We don't actually care which specific meeting is in which room. We only care about how many meetings have started and how many have ended at any given timestamp.

1. Extract and Sort: Put all start times in one array and all end times in another. Sort both.
2. Two Pointers:
   • Iterate through the starts array. Each starts[i] represents a meeting beginning.
   • Compare starts[startPtr] with ends[endPtr].
   • If a meeting starts before the earliest meeting ends (starts < ends), it means all currently occupied rooms are still busy. Increment rooms.
   • If a meeting starts after or at the same time as a meeting ends (starts >= ends), a room has become vacant. We don't need a new room; we just move endPtr to account for the vacancy.

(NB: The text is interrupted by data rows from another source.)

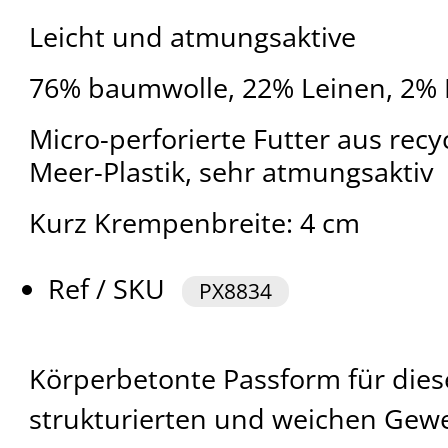
Leicht und atmungsaktive
76% baumwolle, 22% Leinen, 2%
Micro-perforierte Futter aus rec
Meer-Plastik, sehr atmungsaktiv
Kurz Krempenbreite: 4 cm
Ref / SKU
PX8834
Körperbetonte Passform für dies
strukturierten und weichen Geweb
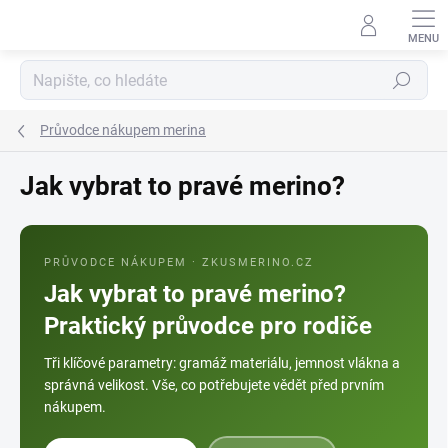
Přejít
na
obsah
Hledat
Průvodce nákupem merina
Jak vybrat to pravé merino?
PRŮVODCE NÁKUPEM · ZKUSMERINO.CZ
Jak vybrat to pravé merino?
Praktický průvodce pro rodiče
Tři klíčové parametry: gramáž materiálu, jemnost vlákna a
správná velikost. Vše, co potřebujete vědět před prvním
nákupem.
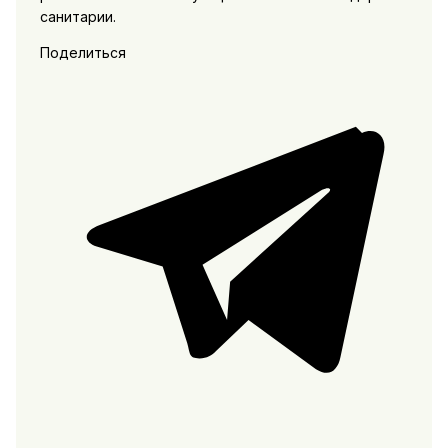
санитарии.
Поделиться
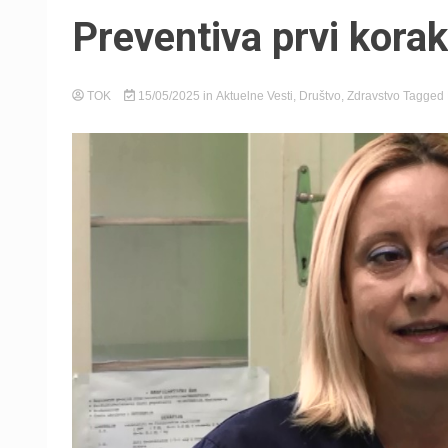
Preventiva prvi korak
TOK
15/05/2025
in
Aktuelne Vesti
,
Društvo
,
Zdravstvo
Tagged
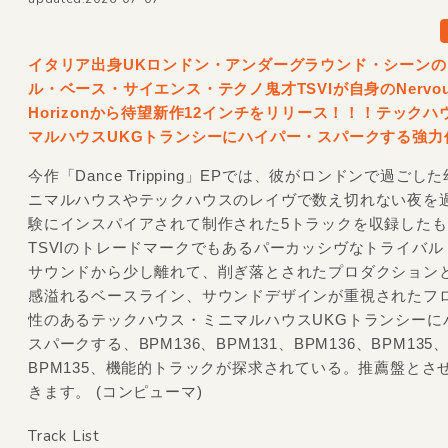
イタリア出身UKロンドン・アンダーグラウンド・シーンの
ル・ベース・サイエンス・テクノ鬼才TSVIが自身のNervou
Horizonから待望新作12インチをリリース！！！テックハ
マルハウスUKGトランシーにハイパー・スパークする強力
今作「Dance Tripping」EPでは、彼がロンドンで過ごし
ニマルハウスやテックハウスのレイヴで数え切れない夜を
験にインスパイアされて制作された5トラックを収録した
TSVIのトレードマークでもあるパーカッシヴなトライバル
サウンドから少し離れて、削ぎ落とされたプロダクション
感溢れるベースライン、サウンドデザインが重視されたフ
性のあるテックハウス・ミニマルハウスUKGトランシーに
スパークする、BPM136、BPM131、BPM136、BPM135
BPM135、機能的トラックが探求されている。推薦盤とさ
きます。 (コンピューマ)
Track List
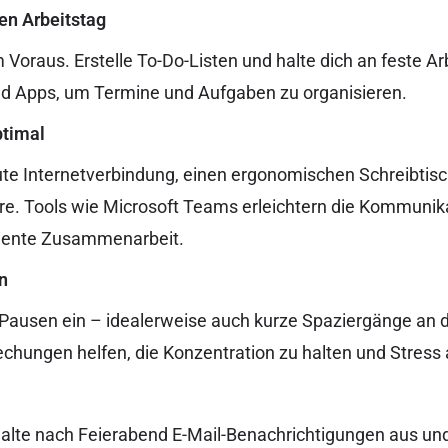
nen Arbeitstag
 Voraus. Erstelle To-Do-Listen und halte dich an feste Ar
und Apps, um Termine und Aufgaben zu organisieren.
ptimal
gute Internetverbindung, einen ergonomischen Schreibtisc
e. Tools wie Microsoft Teams erleichtern die Kommunika
iziente Zusammenarbeit.
n
Pausen ein – idealerweise auch kurze Spaziergänge an de
echungen helfen, die Konzentration zu halten und Stres
Schalte nach Feierabend E-Mail-Benachrichtigungen aus und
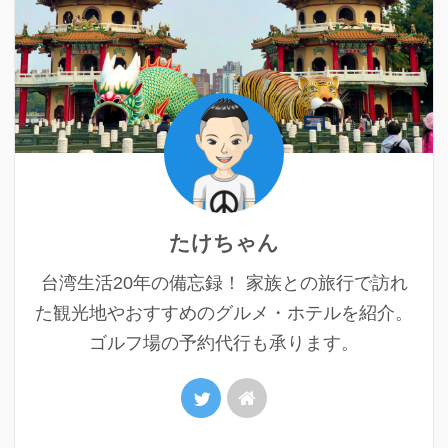
たけちゃん
台湾生活20年の備忘録！ 家族との旅行で訪れ
た観光地やおすすめのグルメ・ホテルを紹介。
ゴルフ場の予約代行も承ります。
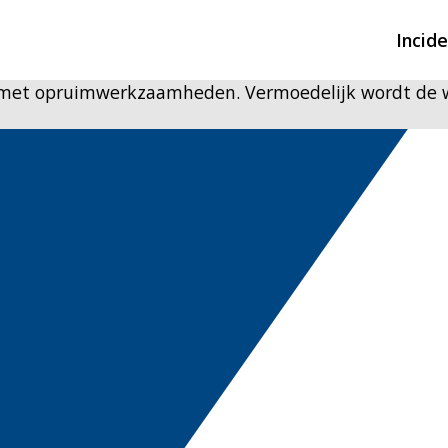
Incid
nd met opruimwerkzaamheden. Vermoedelijk wordt de 
Overzicht incidente
Hulpdiensten nodig
CIN-meldingen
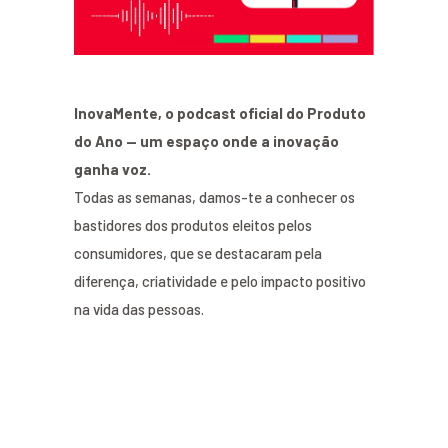
InovaMente, o podcast oficial do Produto
do Ano — um espaço onde a inovação
ganha voz.
Todas as semanas, damos-te a conhecer os
bastidores dos produtos eleitos pelos
consumidores, que se destacaram pela
diferença, criatividade e pelo impacto positivo
na vida das pessoas.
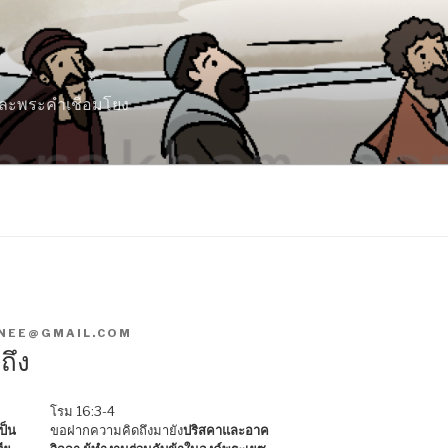
 และพระคำเชื่อมโยง
NEE@GMAIL.COM
ถึง
โรม 16:3-4
ป็น
ขอฝากความคิดถึงมายัง
ปริสคาและอาค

This greedy approach effectively measures the "peak occupancy" of the meeting rooms.

Complexity Analysis¶

Time Complexity¶

\(O(n \log n)\)

• Extracting starts and ends is \(O(n)\).
• Sorting both arrays is \(O(n \log n)\).
• The two-pointer traversal is \(O(n)\).

Space Complexity¶

\(O(n)\)

• We store the start and end times in separate arrays of size \(n\).

Key Takeaways¶

• Dividing start and end events is a powerful technique for "maximum concurrent events" problems.
• Note the comparison logic: starts[startPtr] < ends[endPtr]. If it were <=, a meeting starting exactly when another ends would require a new room. Since the problem states (0,8),(8,10) is not a conflict, we use <.
• Alternative approach: Use a Min-Heap (PriorityQueue) to track the end times of currently active meetings. The heap size at the end will be the answer.